__Problems and tasks__:
1) In the passage on two-channel resonances, what is given as an example of a flavour singlet?
2) Transcribe the stretch of the passage on two-channel resonances from "To the states" through "strong interactions.".

__Extract to read__:
☆ ☆ ☆

These formulae immediately give the resonance representation by poles and
zeros on the 4-sheeted Riemann surface. One must discriminate between three
types of 2-channel resonances described by a pair of conjugate zeros on sheet
I: ({\bf a}) in $S_{11}$, ({\bf b}) in $S_{22}$, ({\bf c}) in each of $S_{11}$
and $S_{22}$.
As is seen from \rf{S_L}, to the resonances of types ({\bf a}) and ({\bf b})
one has to make correspond a pair of complex conjugate poles on sheet III,
shifted relative to a pair of poles on sheet II and IV, respectively.
To the states of type ({\bf c}) one must make correspond two pairs of
conjugate poles on sheet III.
A resonance of every type is represented by a pair of complex-conjugate
clusters (of poles and zeros on the Riemann surface) of size typical of
strong interactions.
The cluster kind is related to the state nature. The resonance, coupled
strongly with the $\pi\pi$ channel, is described by the cluster of type
({\bf a}); the resonance, coupled strongly with the $K\overline{K}$ and weakly
with $\pi\pi$ channel (say, an $s\overline{s}$ state), by the
cluster of type ({\bf b}); the flavour singlet ({\it e.g.} glueball) must be
represented by the cluster of type ({\bf c}) as a necessary condition.

☆ ☆ ☆

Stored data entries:
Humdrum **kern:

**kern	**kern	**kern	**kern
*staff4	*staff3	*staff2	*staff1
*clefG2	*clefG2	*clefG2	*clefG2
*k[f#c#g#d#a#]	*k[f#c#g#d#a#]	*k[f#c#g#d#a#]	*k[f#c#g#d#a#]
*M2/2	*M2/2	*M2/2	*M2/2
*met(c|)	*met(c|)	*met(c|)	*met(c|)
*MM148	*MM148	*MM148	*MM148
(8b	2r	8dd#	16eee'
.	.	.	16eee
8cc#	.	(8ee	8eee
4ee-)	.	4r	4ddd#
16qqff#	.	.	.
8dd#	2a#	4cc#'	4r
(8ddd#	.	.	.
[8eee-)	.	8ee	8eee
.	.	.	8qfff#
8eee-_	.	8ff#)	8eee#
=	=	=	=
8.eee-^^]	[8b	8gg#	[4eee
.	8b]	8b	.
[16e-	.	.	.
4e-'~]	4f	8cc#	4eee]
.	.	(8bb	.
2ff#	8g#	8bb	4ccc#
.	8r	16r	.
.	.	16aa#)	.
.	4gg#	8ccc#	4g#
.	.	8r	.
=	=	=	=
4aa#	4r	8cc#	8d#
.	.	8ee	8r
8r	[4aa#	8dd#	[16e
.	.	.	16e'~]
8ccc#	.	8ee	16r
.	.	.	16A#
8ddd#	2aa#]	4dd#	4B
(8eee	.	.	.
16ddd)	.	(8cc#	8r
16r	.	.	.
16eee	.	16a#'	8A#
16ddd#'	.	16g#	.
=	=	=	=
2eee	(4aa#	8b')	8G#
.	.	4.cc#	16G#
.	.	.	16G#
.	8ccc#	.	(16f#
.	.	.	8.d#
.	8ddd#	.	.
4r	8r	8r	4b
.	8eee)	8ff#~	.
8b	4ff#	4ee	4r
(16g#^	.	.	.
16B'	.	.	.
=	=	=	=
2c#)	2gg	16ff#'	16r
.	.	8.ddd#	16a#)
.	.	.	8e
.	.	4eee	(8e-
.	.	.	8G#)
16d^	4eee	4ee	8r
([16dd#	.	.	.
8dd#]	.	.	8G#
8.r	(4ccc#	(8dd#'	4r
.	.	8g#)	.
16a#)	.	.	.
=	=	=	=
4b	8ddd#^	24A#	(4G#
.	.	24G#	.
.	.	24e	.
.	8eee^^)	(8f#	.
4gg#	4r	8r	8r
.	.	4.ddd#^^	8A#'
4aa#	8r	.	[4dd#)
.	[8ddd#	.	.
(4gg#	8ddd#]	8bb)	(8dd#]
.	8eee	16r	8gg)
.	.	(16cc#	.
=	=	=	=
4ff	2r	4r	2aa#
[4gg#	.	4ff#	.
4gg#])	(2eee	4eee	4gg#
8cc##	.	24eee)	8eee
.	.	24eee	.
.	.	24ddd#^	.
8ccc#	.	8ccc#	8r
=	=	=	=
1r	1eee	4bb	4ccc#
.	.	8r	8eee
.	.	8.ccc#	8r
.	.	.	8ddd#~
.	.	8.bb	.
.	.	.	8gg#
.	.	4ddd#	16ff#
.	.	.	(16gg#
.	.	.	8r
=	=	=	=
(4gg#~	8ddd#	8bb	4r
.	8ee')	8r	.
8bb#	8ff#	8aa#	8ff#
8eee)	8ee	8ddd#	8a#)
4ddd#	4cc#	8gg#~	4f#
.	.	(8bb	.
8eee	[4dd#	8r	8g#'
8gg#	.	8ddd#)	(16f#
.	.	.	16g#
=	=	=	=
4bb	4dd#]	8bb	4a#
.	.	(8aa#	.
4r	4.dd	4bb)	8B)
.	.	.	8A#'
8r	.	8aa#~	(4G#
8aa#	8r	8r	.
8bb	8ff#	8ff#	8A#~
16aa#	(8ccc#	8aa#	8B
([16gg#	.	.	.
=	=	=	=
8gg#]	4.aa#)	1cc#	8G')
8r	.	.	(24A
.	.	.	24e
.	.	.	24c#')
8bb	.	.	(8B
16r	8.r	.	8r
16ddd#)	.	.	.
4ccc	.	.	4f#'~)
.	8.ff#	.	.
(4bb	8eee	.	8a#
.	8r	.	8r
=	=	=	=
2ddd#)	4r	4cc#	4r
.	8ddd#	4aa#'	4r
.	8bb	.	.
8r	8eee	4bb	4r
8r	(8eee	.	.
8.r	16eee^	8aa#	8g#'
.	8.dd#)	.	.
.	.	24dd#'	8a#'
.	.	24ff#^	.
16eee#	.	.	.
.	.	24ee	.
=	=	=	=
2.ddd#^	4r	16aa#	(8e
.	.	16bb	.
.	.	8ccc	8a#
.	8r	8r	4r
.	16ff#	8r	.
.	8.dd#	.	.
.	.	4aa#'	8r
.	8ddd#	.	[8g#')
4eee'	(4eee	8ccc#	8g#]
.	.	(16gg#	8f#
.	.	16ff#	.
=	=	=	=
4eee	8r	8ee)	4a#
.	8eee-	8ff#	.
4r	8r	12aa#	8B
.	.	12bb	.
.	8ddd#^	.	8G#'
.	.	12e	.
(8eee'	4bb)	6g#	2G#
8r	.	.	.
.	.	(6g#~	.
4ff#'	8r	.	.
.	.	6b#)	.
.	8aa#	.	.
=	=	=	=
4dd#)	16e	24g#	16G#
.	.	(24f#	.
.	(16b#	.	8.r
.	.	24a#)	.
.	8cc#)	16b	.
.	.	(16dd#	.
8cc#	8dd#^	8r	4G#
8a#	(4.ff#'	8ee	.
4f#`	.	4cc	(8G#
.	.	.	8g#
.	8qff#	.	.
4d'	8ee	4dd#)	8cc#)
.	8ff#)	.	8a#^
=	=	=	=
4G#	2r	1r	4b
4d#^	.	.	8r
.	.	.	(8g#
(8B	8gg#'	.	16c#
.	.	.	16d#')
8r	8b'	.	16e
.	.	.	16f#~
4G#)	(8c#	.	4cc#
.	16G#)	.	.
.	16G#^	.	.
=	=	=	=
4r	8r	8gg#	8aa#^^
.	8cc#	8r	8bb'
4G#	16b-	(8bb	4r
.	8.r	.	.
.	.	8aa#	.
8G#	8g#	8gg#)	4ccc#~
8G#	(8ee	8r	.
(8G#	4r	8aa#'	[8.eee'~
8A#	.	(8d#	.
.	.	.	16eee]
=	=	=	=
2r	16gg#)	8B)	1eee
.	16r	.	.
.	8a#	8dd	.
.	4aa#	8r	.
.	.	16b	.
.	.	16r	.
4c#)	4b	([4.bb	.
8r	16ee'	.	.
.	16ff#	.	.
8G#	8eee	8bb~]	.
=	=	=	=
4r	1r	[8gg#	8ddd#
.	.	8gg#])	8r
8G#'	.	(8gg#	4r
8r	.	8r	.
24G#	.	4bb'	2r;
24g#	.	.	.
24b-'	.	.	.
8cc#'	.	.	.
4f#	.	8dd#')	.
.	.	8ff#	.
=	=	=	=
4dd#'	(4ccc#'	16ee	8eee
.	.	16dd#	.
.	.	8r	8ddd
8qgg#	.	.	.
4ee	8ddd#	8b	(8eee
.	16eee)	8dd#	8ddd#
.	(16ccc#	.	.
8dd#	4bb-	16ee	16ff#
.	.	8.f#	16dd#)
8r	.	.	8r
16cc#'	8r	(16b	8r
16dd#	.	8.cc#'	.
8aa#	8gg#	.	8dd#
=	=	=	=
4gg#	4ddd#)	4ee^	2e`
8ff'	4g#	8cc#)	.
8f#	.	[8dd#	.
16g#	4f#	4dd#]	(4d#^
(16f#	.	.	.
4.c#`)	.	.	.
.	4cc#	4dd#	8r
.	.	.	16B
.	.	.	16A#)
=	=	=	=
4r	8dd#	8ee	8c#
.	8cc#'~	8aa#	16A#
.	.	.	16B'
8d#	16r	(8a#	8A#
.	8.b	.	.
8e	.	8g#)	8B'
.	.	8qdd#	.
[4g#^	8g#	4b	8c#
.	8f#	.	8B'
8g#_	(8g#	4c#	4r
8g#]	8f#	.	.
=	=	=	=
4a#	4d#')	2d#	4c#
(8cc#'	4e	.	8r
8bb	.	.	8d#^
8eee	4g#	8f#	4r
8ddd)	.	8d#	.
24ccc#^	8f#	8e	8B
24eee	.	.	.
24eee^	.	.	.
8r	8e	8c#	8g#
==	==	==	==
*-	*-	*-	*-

☆ ☆ ☆

__Task answers__:
1) A glueball.

2)
To the states of type ({\bf c}) one must make correspond two pairs of
conjugate poles on sheet III.
A resonance of every type is represented by a pair of complex-conjugate
clusters (of poles and zeros on the Riemann surface) of size typical of
strong interactions.